除此之外,联合声明中提及的“加强适应气候变化的努力与支持,以推动从地方到全球各层面加快开展大规模行动”亦是重要手段,开展气象早期预警是防范气候风险的重要举措。
应对局地突发强天气,我国气象部门正从技术能力和机制健全两方面持续发力,一方面充分利用天气雷达、风云气象卫星等加密监测手段和人工智能技术应用,提高局地强对流天气的短临预报预警能力;另一方面不断优化递进式气象服务和高级别预警“叫应”工作机制,形成国省协同、区域协同工作机制和工作闭环,提升防灾减灾整体效能。
为COP30发挥“压舱石”作用
“在当前复杂的国际形势下,世界主要经济体保持气候政策的连续性与稳定性、加大应对气候变化力度至关重要。作为全球重要经济体,中欧加强气候合作不仅关乎双方民众福祉,更对维护多边主义、推进全球气候治理具有特殊意义。”中欧双方在联合声明中重申。
王灿向记者分析,当前多边气候框架正呈现脆弱性。美国不仅退出《巴黎协定》,更是在单边主义道路上越走越远,即便在应对气候变化的绿色技术领域,也设置贸易壁垒阻碍流通,这直接导致发展中国家获取绿色技术的渠道受限、成本攀升。同时,阿根廷、印尼等部分国家政策出现摇摆,这些增加了全球气候多边治理框架的不确定性。
中欧双方将共同坚守《联合国气候变化框架公约》和《巴黎协定》,推动COP30取得富有雄心、公平、平衡和包容的成果,加快全球可再生能源部署、促进优质绿色技术和产品的流动,加强在能源转型、气候适应、甲烷排放管控、碳市场、绿色低碳技术等领域双边合作等。
面对欧盟碳边境调节机制(CBAM)、甲烷管控标准不统一等现实挑战,若中欧能在跨领域协同减排机制上达成共识,又将为全球气候治理提供怎样的“系统解决方案”范本?
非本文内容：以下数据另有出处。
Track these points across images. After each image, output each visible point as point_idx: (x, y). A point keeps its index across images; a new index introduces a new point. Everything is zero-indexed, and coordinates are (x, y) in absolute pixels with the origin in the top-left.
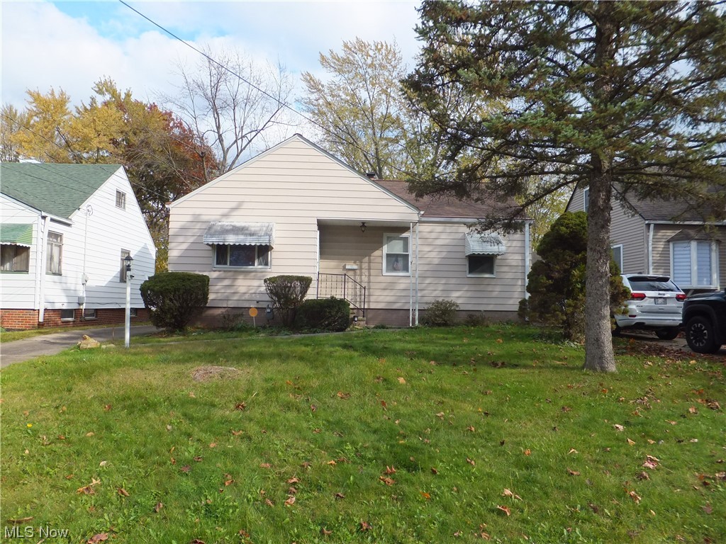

王灿向记者表示,从实践来看,中国的引领并非话语主导,而是行动示范。中国通过推动中欧合作,为发展中国家提供可借鉴的合作模式;通过承诺全经济范围减排,为全球NDC更新树立标杆;通过打破绿色技术壁垒的主张,呼应了发展中国家的核心诉求。这种引领,既维护了多边机制的主导性,也让全球看到“合作共赢”并非空谈。
更重要的是,这种联合发声绝非单一国家的“独奏”。“中国一贯秉持这些主张,而通过联合声明形成的协同效应,具有显著的放大效应和杠杆效应——既能对国际单边主义形成有力冲击,更能为即将召开的COP30发挥‘压舱石’作用,为全球气候谈判筑牢稳定基础。”王灿向记者强调,例如在碳市场领域,即便暂时无法实现直接连通,通过经验互鉴也能缩小规则差异。在甲烷管控上,联合制定核算标准可避免“减排效果自说自话”的问题。
杜克大学教授张俊杰告诉21世纪经济报道记者,绿色伙伴关系是中欧关系的重要组成部分。双方在清洁能源、低碳产业、绿色金融等领域积累了合作基础。在当前全球气候治理体系面临重构的背景下,中欧合作的重要性凸显。
“欧盟推进实施CBAM与《绿色供应链法案》,试图将碳监管延伸至进口产品环节。中国企业已启动供应链碳足迹追踪、探索碳护照机制,但由于欧方规则存在边界模糊、审核标准不明等问题,企业在实际操作中仍面临合规路径不清、成本测算困难等障碍。”张俊杰分析称,因此,中欧应优先在碳核算方法、认证机制与合规标准上实现对接,为企业提供明确预期与制度保障。
“尽管当前中欧碳市场尚未实现直接连接,但双方已通过合作项目开展能力建设与经验交流,为未来在产品碳足迹核算、碳信用互认等方面奠定制度基础。”张俊杰补充道,绿色金融是中欧合作的关键领域。双方共同推动的可持续金融分类目录,为跨境绿色投资提供初步标准框架,未来亟须在分类细则、风险容忍度与信息披露要求上进一步协调。
张俊杰对记者表示,目前中欧产业合作已建立起多层次协同基础,具备延展至新兴减排领域的现实条件。在能源转型实践中,双方已建立起跨地域、跨链条的合作网络。推进中欧气候合作不仅需要政治层面的承诺,更需通过高频对话、平台共建与规则共设,实现利益均衡与制度衔接,进而在多边治理体系中输出稳定且具外溢效应的“绿色公共产品”。